É rápido, mas tudo isso é muito visível. E é difícil pensar que Fulci não percebeu na hora da filmagem ou na edição. Então, por que manter um frame desses? Por que não cortar antes? Eu acho que Fulci manteve isso como uma piscadela para o público. É como se ele dissesse “Hey, é apenas filme! É divertido. Não se preocupem!” Isso um pouco antes de um dos finais mais aterradores e melancólicos da historia do cinema de horror.
Mas são esses pequenos detalhes que eu amo em THE BEYOND. Outro bom exemplo é a ação final, a maneira como Warbeck, por exemplo, age pra cima dos zumbis no hospital. Quero dizer, o cara atira várias vezes em partes do corpo das criaturas sem resultado algum, para depois acertar um tiro certeiro na cabeça e perceber que o zumbi cai sem “vida”, como é habitual, certo? Mas, como num pesadelo muito perturbador, assim que aparece outro morto-vivo em cena, Warbeck repete toda a operação desde o início, desperdiçando chumbo antes do tiro certeiro na cabeça, como se não tivesse aprendido a lição… E isso acontece várias vezes!
Enfim, isso é THE BEYOND. Um filme obrigatório para os amantes deste tipo peculiar de cinema, no qual as coisas que acontecem não são governadas por ciência ou razão. O horror é puro e você nunca está seguro porque qualquer coisa pode acontecer, como um monte de aranhas devorando seu rosto e você imóvel sem fazer nada para impedir. Poucos filmes conseguem fazer isso com sucesso. THE BEYOND o faz à perfeição.

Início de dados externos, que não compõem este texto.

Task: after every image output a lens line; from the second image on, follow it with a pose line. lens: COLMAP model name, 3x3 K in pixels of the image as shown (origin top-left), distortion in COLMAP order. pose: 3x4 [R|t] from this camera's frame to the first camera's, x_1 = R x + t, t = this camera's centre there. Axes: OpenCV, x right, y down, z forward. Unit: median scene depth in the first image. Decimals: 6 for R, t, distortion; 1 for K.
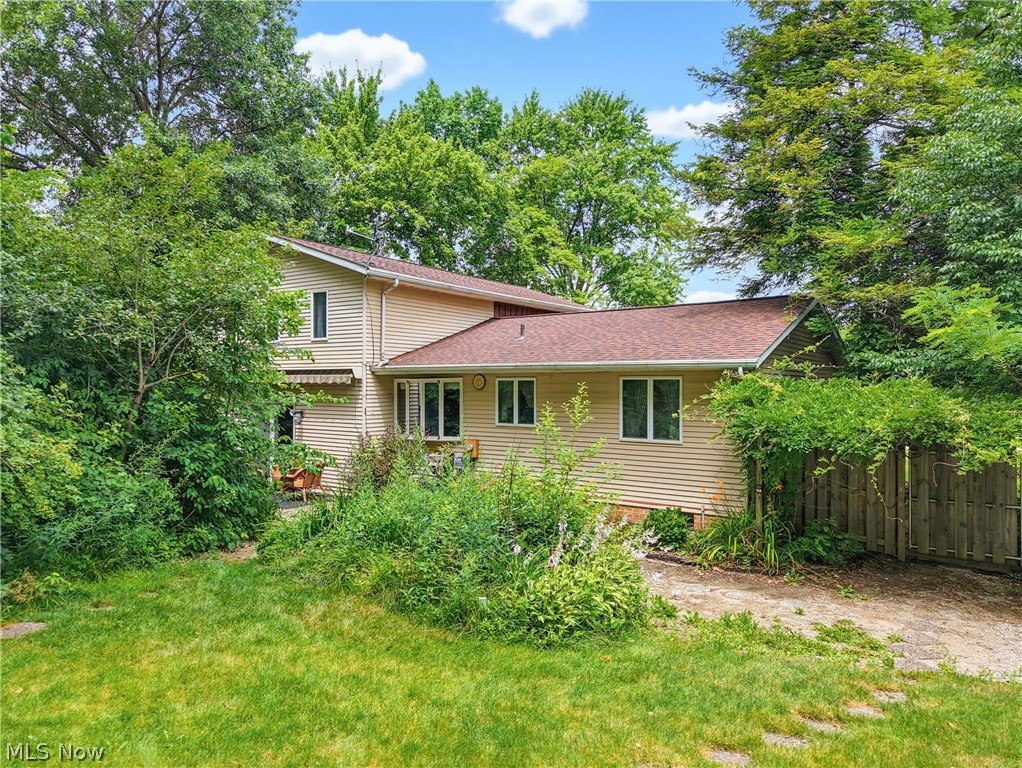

Pingback: THE VOID (2016) | dementia¹³
Eu tentei achar esse filme do grande Lucio Fulci em VHS procurando de locadora á locadora na época o máximo que consegui achar de para minha ridicula Videoteca é o filme “Manhattan Baby ” lançado pela Video Ban,eu só descobri o filme assistindo ele na amostra “Spaghetti Zombies” promovida pelo site “Boca do Inferno”, “Dementia 13”, “Nudo & Selvaggio” ,” Filmes para Doidos” e “Vá e Veja” entre os dias 19 á 27 de outubro de 2012,eu achei um dos melhores filmes de terror de todos os tempo como um final impactante nada do estilo convencional,desde então me tornei fã de Lucio Fulci ..pena que o nosso mercado de DVD ou Blu-ray não dá o menor valor para esse mercado italiano de terror ha tanto filmes bons que vieram da terra da bota pra serem lançado no nosso mercado de DVD & Blu-ray ,á Versatil bem que tentou mas do jeito errado esse filmes não eram para ser lançado em DVD-BOX é assim em Blu-ray como é lançado lá fora .. fazer o que o mercado brasileiro de DVD & Blu-ray já é coisa do passado,ate o mercado de VHS da um pau no mercado de DVD & Blu-ray ,pois se lançou tantos filmes naquela época e hoje essas companhias de distribuição covardes não lançam nada ..por isso esse mercado se acabou no Brasil e esperamos que o país não vá pelo mesmo caminho,um abraço de Anselmo Luiz e ótimo texto como sempre,Perrone!